Extracted data entries:
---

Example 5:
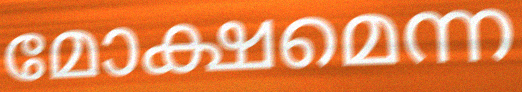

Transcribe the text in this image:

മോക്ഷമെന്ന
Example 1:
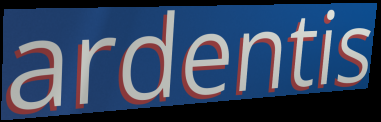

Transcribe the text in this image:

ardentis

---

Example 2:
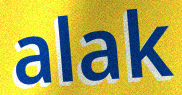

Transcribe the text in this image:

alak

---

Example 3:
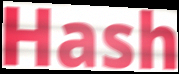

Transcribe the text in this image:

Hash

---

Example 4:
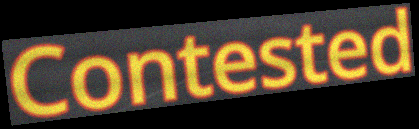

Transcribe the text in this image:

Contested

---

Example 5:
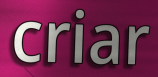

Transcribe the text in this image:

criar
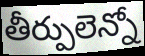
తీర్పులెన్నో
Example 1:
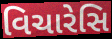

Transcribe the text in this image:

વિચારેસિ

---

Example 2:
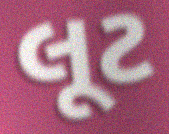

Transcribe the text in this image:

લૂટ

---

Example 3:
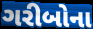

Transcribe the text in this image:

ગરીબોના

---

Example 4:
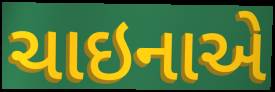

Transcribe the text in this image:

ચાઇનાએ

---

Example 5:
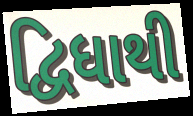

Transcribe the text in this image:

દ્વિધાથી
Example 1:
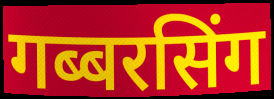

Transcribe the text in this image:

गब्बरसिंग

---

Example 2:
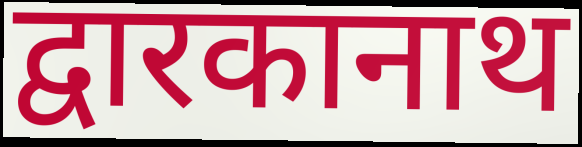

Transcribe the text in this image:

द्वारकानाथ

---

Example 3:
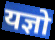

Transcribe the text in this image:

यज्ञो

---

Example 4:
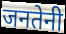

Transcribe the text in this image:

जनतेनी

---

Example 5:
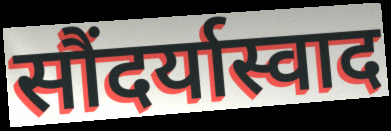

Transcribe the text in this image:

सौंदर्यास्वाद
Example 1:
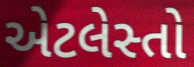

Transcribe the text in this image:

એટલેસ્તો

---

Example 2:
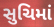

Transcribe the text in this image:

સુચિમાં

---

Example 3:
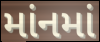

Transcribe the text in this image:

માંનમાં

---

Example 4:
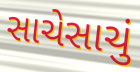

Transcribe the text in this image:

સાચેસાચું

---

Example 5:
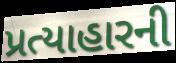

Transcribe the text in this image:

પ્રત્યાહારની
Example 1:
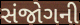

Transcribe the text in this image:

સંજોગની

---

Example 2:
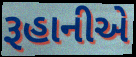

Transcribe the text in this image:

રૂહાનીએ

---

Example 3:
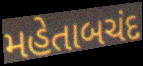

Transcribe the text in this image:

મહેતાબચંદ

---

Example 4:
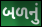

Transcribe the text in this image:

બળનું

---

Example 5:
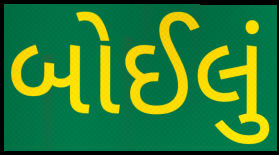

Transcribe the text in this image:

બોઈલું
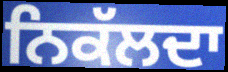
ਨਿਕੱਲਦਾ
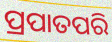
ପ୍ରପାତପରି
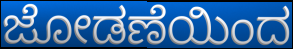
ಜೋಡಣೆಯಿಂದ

:: Requirements ::
Copy all of the data above line for line and character for character, leaving out the pictures.

:: Solution to this problem ::
---

Example 5:

Transcribe the text in this image:

മോക്ഷമെന്ന
Example 1:

Transcribe the text in this image:

ardentis

---

Example 2:

Transcribe the text in this image:

alak

---

Example 3:

Transcribe the text in this image:

Hash

---

Example 4:

Transcribe the text in this image:

Contested

---

Example 5:

Transcribe the text in this image:

criar
తీర్పులెన్నో
Example 1:

Transcribe the text in this image:

વિચારેસિ

---

Example 2:

Transcribe the text in this image:

લૂટ

---

Example 3:

Transcribe the text in this image:

ગરીબોના

---

Example 4:

Transcribe the text in this image:

ચાઇનાએ

---

Example 5:

Transcribe the text in this image:

દ્વિધાથી
Example 1:

Transcribe the text in this image:

गब्बरसिंग

---

Example 2:

Transcribe the text in this image:

द्वारकानाथ

---

Example 3:

Transcribe the text in this image:

यज्ञो

---

Example 4:

Transcribe the text in this image:

जनतेनी

---

Example 5:

Transcribe the text in this image:

सौंदर्यास्वाद
Example 1:

Transcribe the text in this image:

એટલેસ્તો

---

Example 2:

Transcribe the text in this image:

સુચિમાં

---

Example 3:

Transcribe the text in this image:

માંનમાં

---

Example 4:

Transcribe the text in this image:

સાચેસાચું

---

Example 5:

Transcribe the text in this image:

પ્રત્યાહારની
Example 1:

Transcribe the text in this image:

સંજોગની

---

Example 2:

Transcribe the text in this image:

રૂહાનીએ

---

Example 3:

Transcribe the text in this image:

મહેતાબચંદ

---

Example 4:

Transcribe the text in this image:

બળનું

---

Example 5:

Transcribe the text in this image:

બોઈલું
ਨਿਕੱਲਦਾ
ପ୍ରପାତପରି
ಜೋಡಣೆಯಿಂದ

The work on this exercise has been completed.